My daughter Kimberlee and her family refer to my sandwiches as Gigi sandwiches. I make them whenever they come for lunch. I usually grill them and add sliced avocado to make them even moister. If you have leftover gravy, warm some up and use it as a dip along with the cranberry mayo!
When I don’t have turkey on hand, I use whatever is in the fridge — leftover pork roast, prime rib, roast chicken, or even canned tuna.

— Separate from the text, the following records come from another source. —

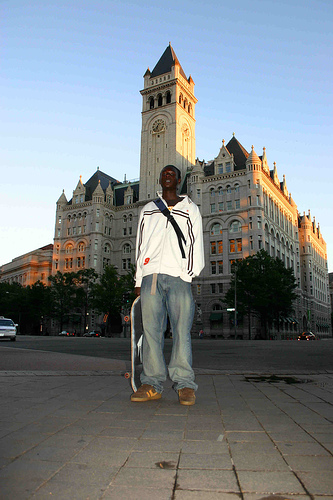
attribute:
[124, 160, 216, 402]
man — standing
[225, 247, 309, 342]
tree — green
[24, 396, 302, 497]
sidewalk — paved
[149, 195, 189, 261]
strap — black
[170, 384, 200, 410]
shoe — brown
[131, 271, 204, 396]
jeans — blue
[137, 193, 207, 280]
white jacket — black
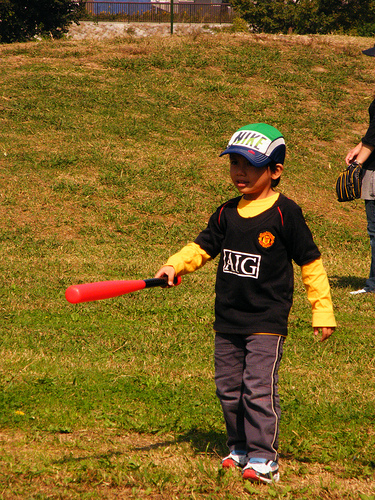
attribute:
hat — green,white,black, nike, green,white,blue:
[217, 117, 290, 169]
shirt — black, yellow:
[156, 194, 346, 330]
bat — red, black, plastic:
[63, 273, 185, 307]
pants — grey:
[206, 320, 288, 460]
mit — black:
[330, 150, 369, 206]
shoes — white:
[215, 443, 289, 485]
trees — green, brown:
[231, 2, 374, 31]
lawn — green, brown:
[1, 35, 373, 498]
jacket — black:
[362, 93, 374, 175]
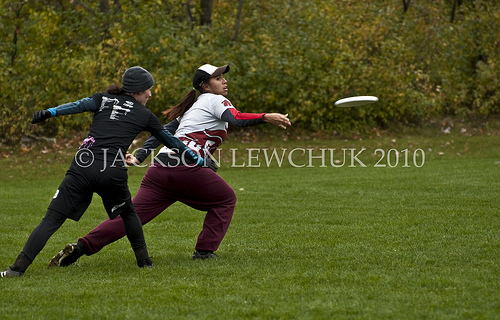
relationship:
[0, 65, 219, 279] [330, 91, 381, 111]
woman near frisbee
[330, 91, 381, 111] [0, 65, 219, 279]
frisbee near woman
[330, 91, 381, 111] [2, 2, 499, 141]
frisbee beside trees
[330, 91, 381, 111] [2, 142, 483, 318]
frisbee above grass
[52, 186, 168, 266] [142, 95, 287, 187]
leg outstretched behind body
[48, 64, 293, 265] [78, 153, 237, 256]
woman in sweat pants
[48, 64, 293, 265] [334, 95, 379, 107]
woman reaching for frisbee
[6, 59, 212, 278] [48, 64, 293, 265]
woman behind woman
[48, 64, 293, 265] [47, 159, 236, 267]
woman in sweatpants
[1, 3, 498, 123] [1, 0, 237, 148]
leaves on tree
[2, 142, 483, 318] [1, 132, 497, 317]
grass on ground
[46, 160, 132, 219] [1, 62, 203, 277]
shorts on person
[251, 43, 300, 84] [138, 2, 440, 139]
leaves on tree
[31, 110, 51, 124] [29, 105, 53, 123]
glove on hand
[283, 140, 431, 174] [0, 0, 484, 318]
writing across photo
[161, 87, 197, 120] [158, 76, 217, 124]
pony tail in hair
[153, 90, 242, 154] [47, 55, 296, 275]
shirt on girl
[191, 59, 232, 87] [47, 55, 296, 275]
hat on girl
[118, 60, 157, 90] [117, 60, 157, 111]
cap on head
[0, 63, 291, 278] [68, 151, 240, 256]
woman wearing sweat pants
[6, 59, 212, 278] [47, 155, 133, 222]
woman wearing shorts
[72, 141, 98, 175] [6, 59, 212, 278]
copyright symbol on woman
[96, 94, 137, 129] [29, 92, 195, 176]
letters on shirt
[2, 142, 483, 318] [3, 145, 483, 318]
grass in field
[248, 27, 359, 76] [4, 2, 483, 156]
leaves on trees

“I Love Leftover Turkey Time” Sandwiches
Makes 2 sandwiches
- 2 Tbs mayonnaise
- 2 Tbs leftover cranberry sauce
- 1 Tbs grainy Dijon mustard
- 2 Tbs unsalted butter, softened
- 4 slices sturdy country white bread or rye
- 4 slices leftover Thanksgiving turkey
- ½ cup leftover stuffing
- 4 slices avocado
- 4 thin slices sharp cheddar or Brie cheese (or whatever is in the refrigerator!)
- In a small bowl, stir together the mayonnaise, cranberry sauce, and mustard.
- Spread the butter on one side of all of the bread slices. Flip two slices of bread, buttered sides down, in a skillet.
- Spread each with a little of the cranberry mayo. Layer the turkey on top, then the stuffing, avocado, and cheese.
- Spread a little more of the cranberry spread on top of the cheese.
- Add the second slices of bread, turn the heat to medium, and place the skillet on the burner. Grill until the sandwiches are golden on both sides, four minutes.
- Cut the sandwiches in half and serve with the remaining cranberry mayo sauce.